= Sarah Meeker Jensen =

American architect

Sarah Louise Meeker Jensen, FAIA, is an American architect, licensed general contractor, LEED-certified professional, healthcare planner, and founder of the firm Jensen Partners.

== Early life and education ==
Sarah Louise Meeker was born in Washington, D.C. and graduated from the Potomac School in McLean, Virginia, Milton Academy, and Amherst College. Her parents were Leonard C. Meeker and Christine Halliday Meeker. Her father was an American lawyer and diplomat, who served as the U.S. Ambassador to Romania. Her brother Charles Meeker was the 34th Mayor of Raleigh, North Carolina.

She received her Masters of Architecture degree at the University of California, Los Angeles. She married Jay Jensen, a surgeon.

==Work==
Jensen began her career in the San Francisco office of MLTV/Turnbull Associates. She was recruited by the Office of the UCLA Campus Architect as Director of Campus Planning and served as Assistant Vice Chancellor at the University. She led the transformation of the UCLA Campus following the 1994 Northridge Earthquake, the redesign and reconstruction of the 3.1 million square foot Center for Health Sciences.
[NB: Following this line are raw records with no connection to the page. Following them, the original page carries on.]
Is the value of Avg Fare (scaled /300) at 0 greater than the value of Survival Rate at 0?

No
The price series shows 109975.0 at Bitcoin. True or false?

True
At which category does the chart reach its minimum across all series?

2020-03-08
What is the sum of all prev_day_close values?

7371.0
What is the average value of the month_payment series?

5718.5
She oversaw the hiring of I.M. Pei, Kohn Pedersen Fox, Robert A. M. Stern, Cesar Pelli and Ralph Johnson of Perkins and Will.

She founded the architectural firm Jensen and Partners in 2002. Jensen Partners operates today as a national healthcare planning and program management firm with five regional offices and projects in 28 states.
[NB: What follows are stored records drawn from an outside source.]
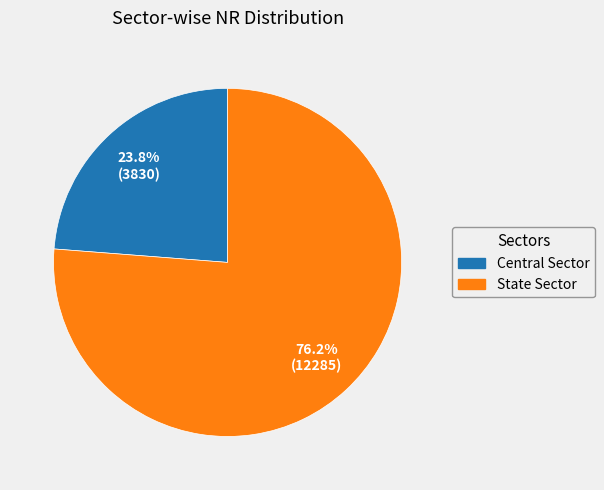

What percentage is the State Sector slice, to the nearest percent?

76%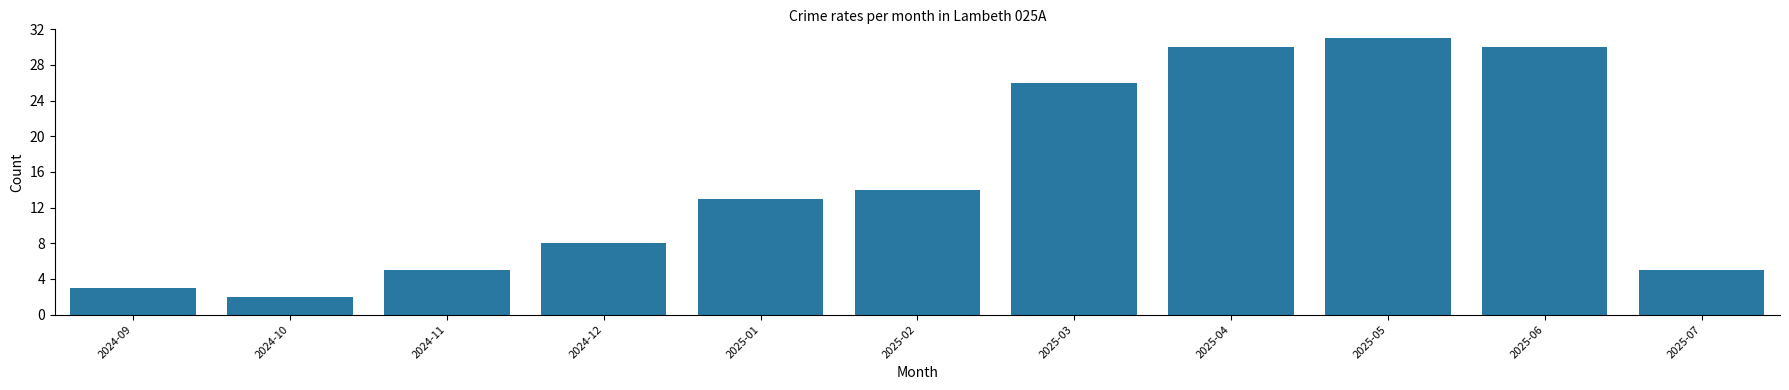

Reading right to left, list all the values displayed in this chart.

2025-07=5	2025-06=30	2025-05=31	2025-04=30	2025-03=26	2025-02=14	2025-01=13	2024-12=8	2024-11=5	2024-10=2	2024-09=3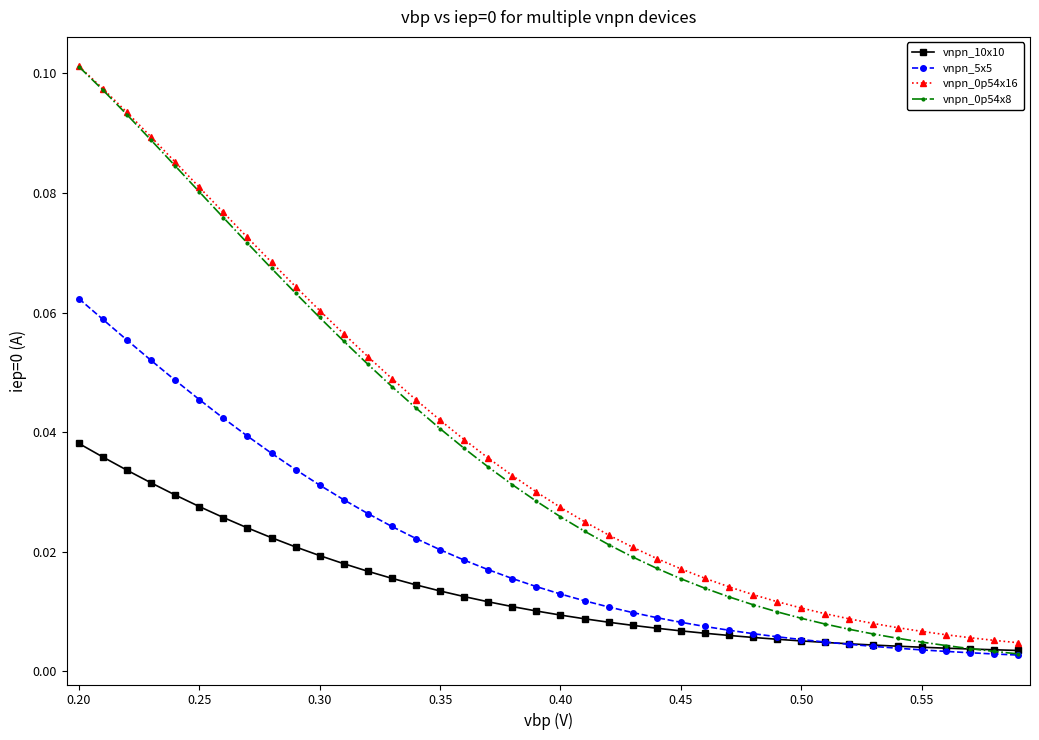

At how many categories does at least one series exceed 0?

40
Jensen was named a Fellow of the American Institute of Architects (FAIA) in 2020. As expressed by various chapters of the American Institute of Architects' for her FAIA recognition, "Sarah Meeker Jensen's focus on healthcare economics has forged a new, nationally recognized model for facility planning/design while envisioning the health system of the future."

== Service ==
Since 2017, Jensen serves as the chair of the board of directors of the Natural History Museum of Los Angeles County. She was the President of the Public/Private Board from 2012 to 2017.

Previously having served at its board of directors, she currently is in the President's Council at the Lundquist Institute, previously known as LA BioMed. Her civic involvement includes work with the UCLA School of the Arts & Architecture, The California Museum for History, Women and the Arts, Los Angeles Community College District, American Friends of the Louvre, Los Angeles Area Chamber of Commerce, and Los Angeles Orthopedic Hospital.